What This Means for Patients
The goal of this research was to find an accurate, simple, and noninvasive method for the early detection of colon cancer. Although this study is promising, the test needs to be repeated with a larger group of patients at more research institutions and is not available for colorectal cancer screening at this time. Many health organizations recommend that men and women be screened for colorectal cancer beginning at age 50, or earlier if there is a strong family history of colorectal cancer or polyps.
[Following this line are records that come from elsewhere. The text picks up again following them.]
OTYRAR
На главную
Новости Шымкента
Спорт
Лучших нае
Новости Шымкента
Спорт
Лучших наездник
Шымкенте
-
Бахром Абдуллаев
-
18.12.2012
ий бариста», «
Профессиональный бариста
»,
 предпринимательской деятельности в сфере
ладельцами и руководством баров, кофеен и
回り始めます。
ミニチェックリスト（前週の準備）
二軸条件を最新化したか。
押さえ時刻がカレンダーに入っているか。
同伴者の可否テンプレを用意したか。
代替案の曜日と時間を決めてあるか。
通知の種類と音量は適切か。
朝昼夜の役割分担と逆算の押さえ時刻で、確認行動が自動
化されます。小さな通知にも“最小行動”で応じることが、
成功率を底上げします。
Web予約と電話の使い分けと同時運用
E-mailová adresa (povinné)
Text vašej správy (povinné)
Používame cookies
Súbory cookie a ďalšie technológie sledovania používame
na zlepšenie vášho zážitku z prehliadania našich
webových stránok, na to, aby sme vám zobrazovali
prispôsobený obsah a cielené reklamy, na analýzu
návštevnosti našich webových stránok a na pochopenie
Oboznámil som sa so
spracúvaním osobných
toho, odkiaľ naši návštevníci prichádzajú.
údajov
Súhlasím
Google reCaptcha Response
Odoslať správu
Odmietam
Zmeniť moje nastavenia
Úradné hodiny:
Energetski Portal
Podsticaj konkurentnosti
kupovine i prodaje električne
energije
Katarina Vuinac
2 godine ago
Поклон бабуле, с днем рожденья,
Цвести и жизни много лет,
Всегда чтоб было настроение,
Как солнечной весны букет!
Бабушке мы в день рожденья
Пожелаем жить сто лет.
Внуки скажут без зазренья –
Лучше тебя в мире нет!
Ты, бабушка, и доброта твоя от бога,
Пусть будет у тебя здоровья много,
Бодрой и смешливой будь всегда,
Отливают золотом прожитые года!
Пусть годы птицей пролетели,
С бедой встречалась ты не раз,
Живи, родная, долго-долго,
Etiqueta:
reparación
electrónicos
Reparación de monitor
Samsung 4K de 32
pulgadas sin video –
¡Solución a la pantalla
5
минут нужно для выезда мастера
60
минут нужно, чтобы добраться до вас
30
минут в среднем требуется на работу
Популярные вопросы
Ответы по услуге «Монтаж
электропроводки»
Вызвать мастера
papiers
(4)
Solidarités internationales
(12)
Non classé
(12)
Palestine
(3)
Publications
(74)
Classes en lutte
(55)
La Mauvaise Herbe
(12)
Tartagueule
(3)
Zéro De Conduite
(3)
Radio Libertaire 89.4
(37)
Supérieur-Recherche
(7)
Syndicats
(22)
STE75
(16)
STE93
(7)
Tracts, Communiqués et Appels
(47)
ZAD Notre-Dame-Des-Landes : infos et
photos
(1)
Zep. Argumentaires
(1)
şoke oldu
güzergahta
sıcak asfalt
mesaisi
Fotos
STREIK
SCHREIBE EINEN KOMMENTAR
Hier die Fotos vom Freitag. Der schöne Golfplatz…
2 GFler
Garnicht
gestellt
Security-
For more information on colorectal cancer screening, talk with your doctor.
Last Updated: January 24, 2008
Tumor Mutation Predicts Patient Response to Colorectal Cancer Drug
Patients with advanced colorectal cancer benefit from the drug panitumumab (Vectibix) only if their tumors have a normal form, and not a mutated (changed) form, of the KRAS gene, a new study shows. About 30% to 50% of colorectal cancers have mutations in the KRAS gene.
In this study, the researchers analyzed tumor samples from 427 patients for a mutated KRAS gene and found that 43% of samples had a KRAS mutation. The patients had advanced metastatic colorectal cancer and had received all available treatments for colorectal cancer. The patients received either best supportive care (treatment of symptoms of cancer, but not treatment of the cancer itself), or best supportive care and panitumumab, which was given every two weeks.
The cancer did not worsen in patients who received panitumumab and whose tumors had a normal KRAS gene for 12 weeks, compared with seven weeks for patients with tumors with the mutated gene. In the patients receiving best supportive care and no panitumumab, the cancer did not worsen for seven weeks, regardless of the KRAS status. In addition, the tumors shrank in 17% of patients and did not grow bigger in 34% of patients who received panitumumab and had tumors with a normal KRAS gene. In the patients with a mutated KRAS gene who received panitumumab, the tumors did not shrink in any of the patients and did not grow bigger in 12% of the patients.
Panitumumab is a monoclonal antibody (a substance made in the laboratory that recognizes and then attaches to specific proteins on the outside of cancer cells) approved by the U.S. Food and Drug Administration to treat metastatic colorectal cancer when other treatments have stopped working. The most common side effect of panitumumab was a rash, which went away once treatment was stopped.
The study was conducted by researchers from the academic medical centers of Ghent University Hospital and University Hospital Gasthuisberg in Belgium and Ospedale Niguarda Ca' Granda in Italy and Amgen scientists.
What This Means for Patients
"By testing for KRAS mutations, doctors may now be able to identify which patients will most likely benefit from panitumumab treatment," said the lead author, Rafael Amado, MD, Executive Director, Oncology Therapeutics at Amgen, which manufactures and markets the drug.